▼

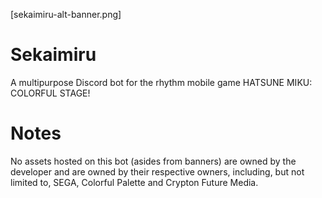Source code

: [sekaimiru-alt-banner.png]
# Sekaimiru
A multipurpose Discord bot for the rhythm mobile game HATSUNE MIKU: COLORFUL STAGE!

# Notes
No assets hosted on this bot (asides from banners) are owned by the developer and are owned by their respective owners, including, but not limited to, SEGA, Colorful Palette and Crypton Future Media.
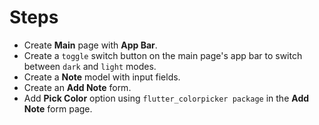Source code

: # Steps
* Create **Main** page with **App Bar**.
* Create a `toggle` switch button on the main page's app bar to switch between `dark` and `light` modes.
* Create a **Note** model with input fields.
* Create an **Add Note** form.
* Add **Pick Color** option using `flutter_colorpicker package` in the **Add Note** form page.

▲

Task to carry out →
Copy out all of the data above verbatim, leaving out the pictures.

Exercise answer →
Source code

: [sekaimiru-alt-banner.png]
# Sekaimiru
A multipurpose Discord bot for the rhythm mobile game HATSUNE MIKU: COLORFUL STAGE!

# Notes
No assets hosted on this bot (asides from banners) are owned by the developer and are owned by their respective owners, including, but not limited to, SEGA, Colorful Palette and Crypton Future Media.
Source code

: # Steps
* Create **Main** page with **App Bar**.
* Create a `toggle` switch button on the main page's app bar to switch between `dark` and `light` modes.
* Create a **Note** model with input fields.
* Create an **Add Note** form.
* Add **Pick Color** option using `flutter_colorpicker package` in the **Add Note** form page.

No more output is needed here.